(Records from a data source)

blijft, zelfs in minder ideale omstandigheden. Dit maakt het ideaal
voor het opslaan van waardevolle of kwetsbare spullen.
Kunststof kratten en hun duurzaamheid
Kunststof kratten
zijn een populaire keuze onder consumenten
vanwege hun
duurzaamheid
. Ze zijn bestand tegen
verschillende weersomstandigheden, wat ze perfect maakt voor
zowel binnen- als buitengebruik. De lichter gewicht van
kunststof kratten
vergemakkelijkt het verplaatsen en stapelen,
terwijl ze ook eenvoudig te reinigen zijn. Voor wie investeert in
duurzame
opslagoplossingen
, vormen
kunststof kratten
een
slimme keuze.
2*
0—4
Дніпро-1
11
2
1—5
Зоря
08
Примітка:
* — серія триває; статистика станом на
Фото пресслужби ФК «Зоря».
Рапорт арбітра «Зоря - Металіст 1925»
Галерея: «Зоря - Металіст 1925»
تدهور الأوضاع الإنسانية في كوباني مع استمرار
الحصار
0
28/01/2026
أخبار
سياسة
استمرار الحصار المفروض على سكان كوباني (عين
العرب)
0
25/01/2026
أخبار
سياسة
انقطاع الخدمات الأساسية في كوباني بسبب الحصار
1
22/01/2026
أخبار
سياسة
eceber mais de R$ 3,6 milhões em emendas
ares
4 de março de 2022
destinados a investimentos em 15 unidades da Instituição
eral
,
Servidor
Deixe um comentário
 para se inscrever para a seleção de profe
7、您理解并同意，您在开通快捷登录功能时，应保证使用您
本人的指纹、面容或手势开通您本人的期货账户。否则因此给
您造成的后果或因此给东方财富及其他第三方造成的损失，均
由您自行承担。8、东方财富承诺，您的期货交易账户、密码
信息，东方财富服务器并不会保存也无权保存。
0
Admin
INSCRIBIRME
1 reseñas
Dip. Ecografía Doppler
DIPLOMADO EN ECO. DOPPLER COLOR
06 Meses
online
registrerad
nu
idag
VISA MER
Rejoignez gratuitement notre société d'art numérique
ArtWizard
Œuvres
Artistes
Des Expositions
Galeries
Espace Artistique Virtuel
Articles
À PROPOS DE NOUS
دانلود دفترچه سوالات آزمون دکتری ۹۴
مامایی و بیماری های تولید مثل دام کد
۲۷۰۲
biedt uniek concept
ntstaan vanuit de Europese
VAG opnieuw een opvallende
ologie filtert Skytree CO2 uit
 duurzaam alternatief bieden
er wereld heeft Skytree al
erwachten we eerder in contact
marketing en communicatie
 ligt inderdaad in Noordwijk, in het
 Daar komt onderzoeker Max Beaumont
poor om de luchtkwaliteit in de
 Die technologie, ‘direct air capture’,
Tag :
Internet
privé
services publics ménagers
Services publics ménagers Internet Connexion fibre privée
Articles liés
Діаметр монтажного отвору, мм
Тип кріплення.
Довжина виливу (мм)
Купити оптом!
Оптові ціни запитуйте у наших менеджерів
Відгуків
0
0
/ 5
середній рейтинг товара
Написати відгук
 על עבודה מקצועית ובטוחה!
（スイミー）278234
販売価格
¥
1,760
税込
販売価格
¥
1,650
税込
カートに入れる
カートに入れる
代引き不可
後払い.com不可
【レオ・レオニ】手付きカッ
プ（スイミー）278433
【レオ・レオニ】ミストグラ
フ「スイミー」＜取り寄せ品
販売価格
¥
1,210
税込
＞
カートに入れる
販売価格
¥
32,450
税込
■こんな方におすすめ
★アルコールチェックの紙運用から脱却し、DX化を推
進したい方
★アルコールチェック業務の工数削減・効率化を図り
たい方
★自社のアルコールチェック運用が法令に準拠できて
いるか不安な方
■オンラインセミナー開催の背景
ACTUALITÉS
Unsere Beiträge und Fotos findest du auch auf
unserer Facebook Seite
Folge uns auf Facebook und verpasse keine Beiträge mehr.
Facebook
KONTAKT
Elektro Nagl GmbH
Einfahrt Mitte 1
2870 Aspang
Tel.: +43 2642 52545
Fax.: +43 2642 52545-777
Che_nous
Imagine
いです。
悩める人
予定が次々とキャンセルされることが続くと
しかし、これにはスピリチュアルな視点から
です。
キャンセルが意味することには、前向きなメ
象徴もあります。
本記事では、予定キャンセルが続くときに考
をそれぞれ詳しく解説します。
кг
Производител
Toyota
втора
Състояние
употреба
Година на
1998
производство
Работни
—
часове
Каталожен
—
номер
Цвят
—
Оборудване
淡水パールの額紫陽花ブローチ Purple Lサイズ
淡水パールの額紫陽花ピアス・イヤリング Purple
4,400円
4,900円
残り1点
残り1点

ACTION ITEM -> Look for "Діаметр монтажного отвору, мм" in the records. Write out its line and every later line through the end exactly, with nothing more.

YOUR RESPONSE ->
Діаметр монтажного отвору, мм
Тип кріплення.
Довжина виливу (мм)
Купити оптом!
Оптові ціни запитуйте у наших менеджерів
Відгуків
0
0
/ 5
середній рейтинг товара
Написати відгук
 על עבודה מקצועית ובטוחה!
（スイミー）278234
販売価格
¥
1,760
税込
販売価格
¥
1,650
税込
カートに入れる
カートに入れる
代引き不可
後払い.com不可
【レオ・レオニ】手付きカッ
プ（スイミー）278433
【レオ・レオニ】ミストグラ
フ「スイミー」＜取り寄せ品
販売価格
¥
1,210
税込
＞
カートに入れる
販売価格
¥
32,450
税込
■こんな方におすすめ
★アルコールチェックの紙運用から脱却し、DX化を推
進したい方
★アルコールチェック業務の工数削減・効率化を図り
たい方
★自社のアルコールチェック運用が法令に準拠できて
いるか不安な方
■オンラインセミナー開催の背景
ACTUALITÉS
Unsere Beiträge und Fotos findest du auch auf
unserer Facebook Seite
Folge uns auf Facebook und verpasse keine Beiträge mehr.
Facebook
KONTAKT
Elektro Nagl GmbH
Einfahrt Mitte 1
2870 Aspang
Tel.: +43 2642 52545
Fax.: +43 2642 52545-777
Che_nous
Imagine
いです。
悩める人
予定が次々とキャンセルされることが続くと
しかし、これにはスピリチュアルな視点から
です。
キャンセルが意味することには、前向きなメ
象徴もあります。
本記事では、予定キャンセルが続くときに考
をそれぞれ詳しく解説します。
кг
Производител
Toyota
втора
Състояние
употреба
Година на
1998
производство
Работни
—
часове
Каталожен
—
номер
Цвят
—
Оборудване
淡水パールの額紫陽花ブローチ Purple Lサイズ
淡水パールの額紫陽花ピアス・イヤリング Purple
4,400円
4,900円
残り1点
残り1点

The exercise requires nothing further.